When asked if the U.K. should rescind the offer of a state visit to President Trump following Trump’s recent criticisms of Khan, the London mayor told BBC that he had not changed his view that a state visit was inappropriate.
In a separate appearance on ITV, Khan also accused President Trump of making “ignorant comments about Muslims,” but he insisted he did not want to engage in a war of words with Trump.
“We are not kids in playground. He’s the president of the United States. I’m too busy to respond to his tweets. Isn’t he busy?”
At 11 a.m., the nation held a minute’s silence to remember all of those affected by the terror attack.
The two main candidates for prime minister — the incumbent, May, and the challenger, Jeremy Corbyn — traded barbs Monday over how security services can better protect the public after three mass-casualty attacks in as many months.
May, a Conservative, said that authorities will need greater powers to crack down on extremism and that Corbyn had blocked such efforts. Corbyn, the far-left leader of the opposition Labour Party, accused May of starving police and other security services of personnel and funds.
Both agreed that the country will have to make changes as security services — which for years successfully thwarted attacks on British soil — struggle to confront a threat that is growing in scale and tempo.
The agencies say they have disrupted 18 plots since 2013, including five in recent months.
The identities of the two attackers announced Monday fit a pattern. Much like the assailants in the two earlier attacks, these men had British roots and were peripheral to the focus of security agencies.
[London attack spawns political controversy as May and Corbyn trade barbs ahead of vote]
London’s Metropolitan Police identified the assailants as 27-year-old Butt, a British citizen who was born in Pakistan, and 30-year-old Rachid Redouane, who had claimed to be Moroccan and Libyan.
Both lived in the Barking area of east London, only a half-hour’s drive from London Bridge and Borough Market — the adjacent areas where victims were targeted Saturday night.
Butt had been investigated in 2015, was known by neighbors to be an extremist and was featured last year in a documentary on Britain’s Channel 4 called “The Jihadis Next Door.”
But police said that they had no warning of a plot and that their investigation of Butt had been shelved.

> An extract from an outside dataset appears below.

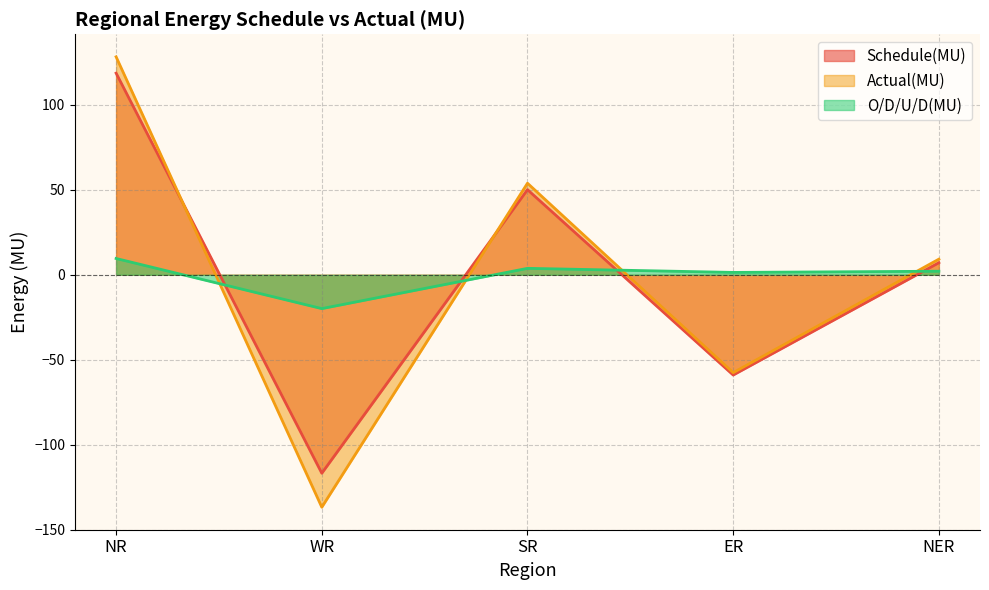

The value of Actual(MU) at ER is -78.8. True or false?

False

Redouane had not been known to the security agencies.
Police say they have 500 ongoing terrorism investigations and are keeping tabs on 3,000 individuals suspected of extremism. Investigations involving known plots, authorities say, take up the bulk of the security services’ resources.
[Trump reacts to London terror by stoking fear and renewing feud with mayor]
The Islamic State claimed Sunday to have been behind the attack. But experts have cast doubt, noting that the group did not provide any details to prove its involvement. Similar claims in the past have been shown to be unreliable.
All three assailants in Saturday’s attack were fatally shot by police within eight minutes of the first emergency calls.
Saturday night’s attack injured dozens, including four police officers. Eighteen people remain in critical condition.
Christine Archibald, 30, a Canadian from the western province of British Columbia, was the first victim of the attack to be named. The 30-year-old had worked at a homeless shelter in Calgary before moving to Europe to live with her fiance.
“Please honor her by making your community a better place. Volunteer your time and labor or donate to a homeless shelter. Tell them Chrissy sent you,” her family said in a statement.